Date: 6.12.2013
A group of Illinois researchers, led by Centennial Chair Professor of the Department of Chemical and Biomolecular Engineering Huimin Zhao, has demonstrated the use of an innovative DNA engineering technique to discover potentially valuable functions hidden within bacterial genomes.
Bacteria are masters at survival; their genomes represent a set of contingency plans for a wide array of environmental situations. Like a painter laying out a palette with only the colors needed that day, a bacterium will only express the genes and synthesize the compounds that will help it thrive in its current setting. Constant expression of the gene clusters that aren't useful in a given situation would be energetically wasteful.
This conservation of energy is good for bacteria, but bad for researchers hoping to discover new natural products. This was the challenge that Zhao and colleagues hoped to address when they began their project. "Sequence analysis of bacterial genomes indicates that there are many cryptic or silent pathways that have not been discovered," Zhao said. " . . .they need the right signal to turn on expression of the whole gene cluster."

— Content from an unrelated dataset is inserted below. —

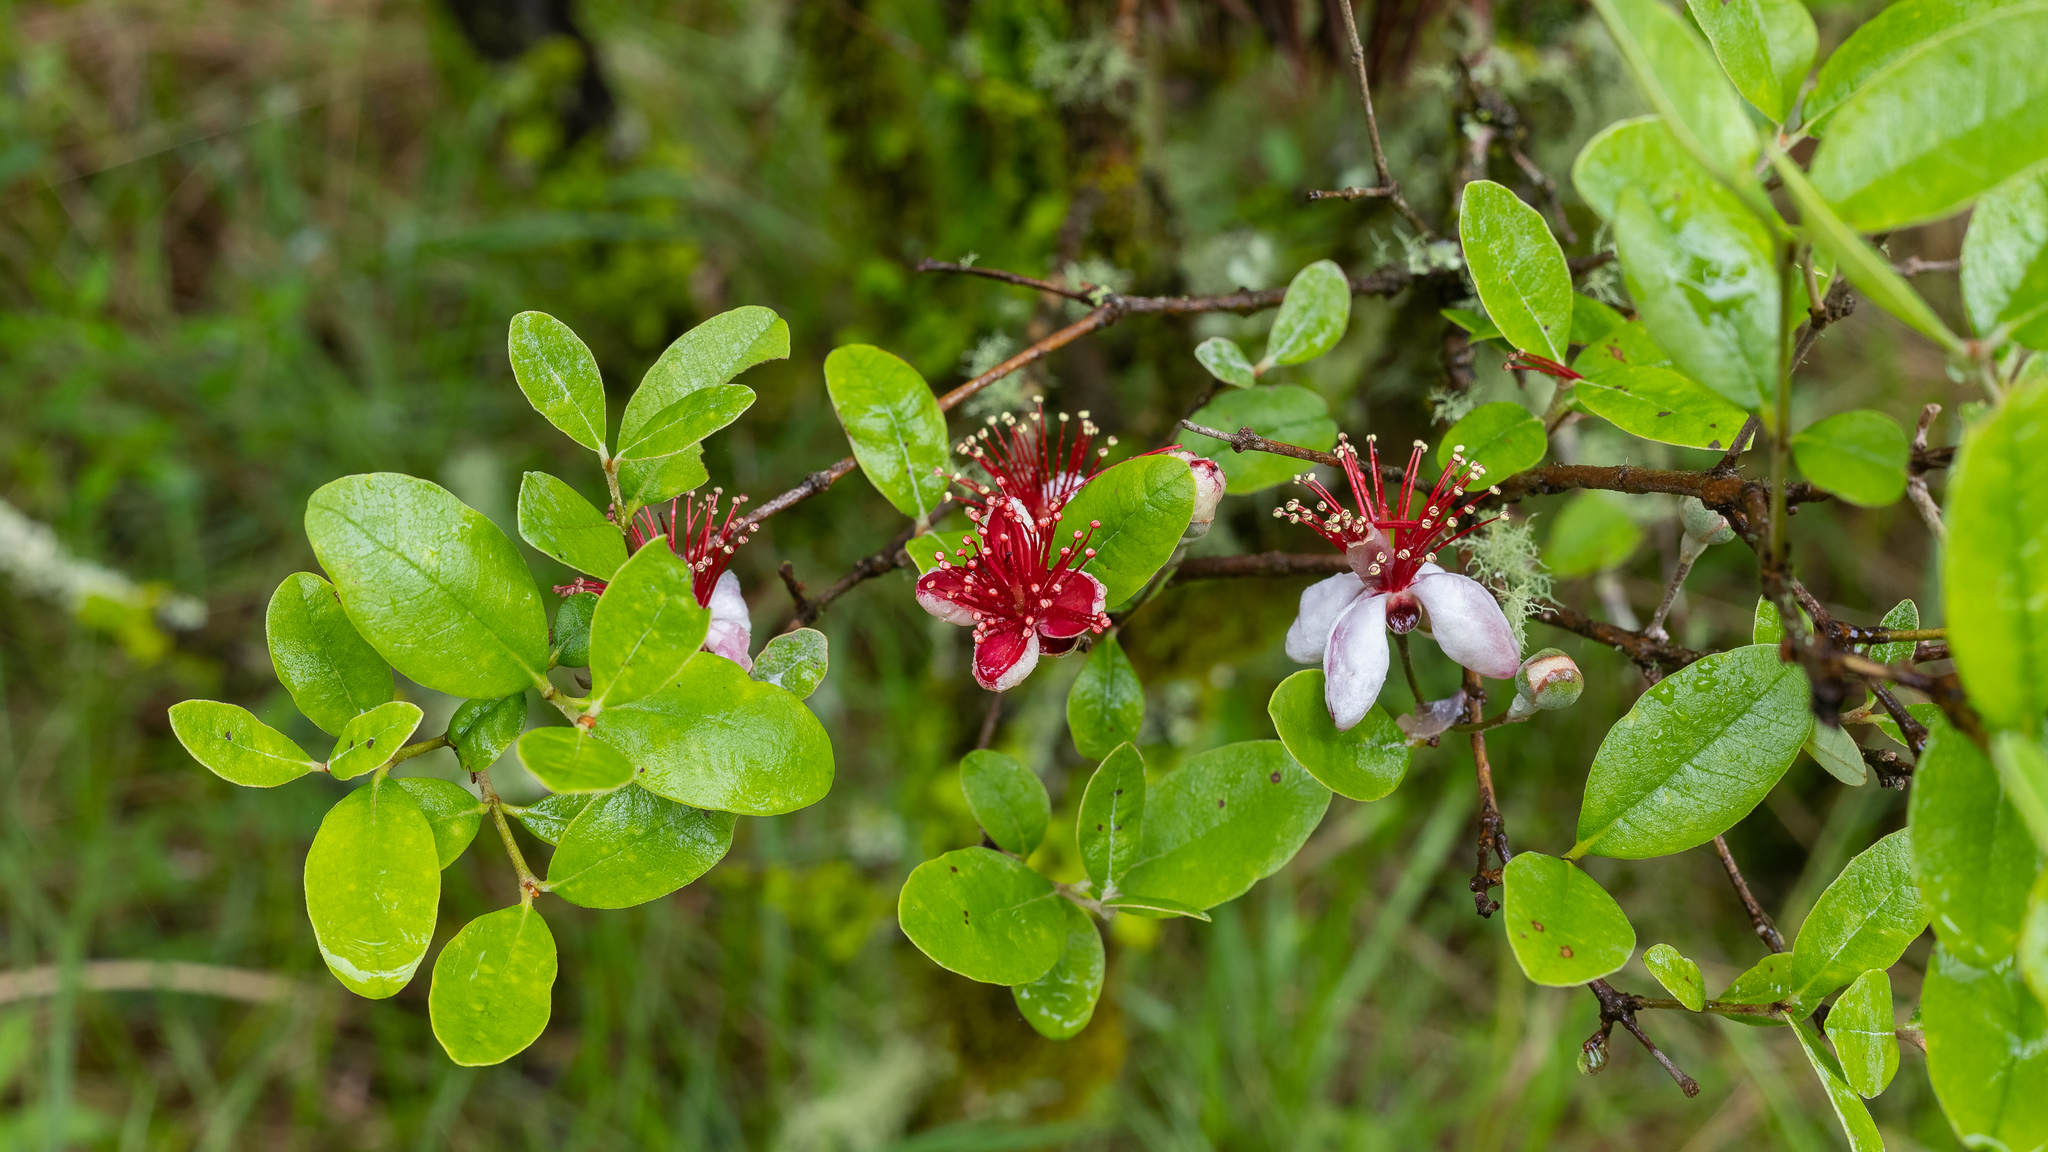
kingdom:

Zhao's group, rather than attempting to manipulate the environment, focused on reprogramming the control of gene expression within the cell. They used a genetic engineering method previously developed by Zhao's laboratory, called DNA assembler, to insert small sections of DNA between each gene in a cryptic gene cluster. The sections of DNA added were promoters, specialized regions that help control when and how much nearby genes are expressed. By adding the right promoters, Zhao and colleagues forced the cell to increase expression of every gene in the cluster.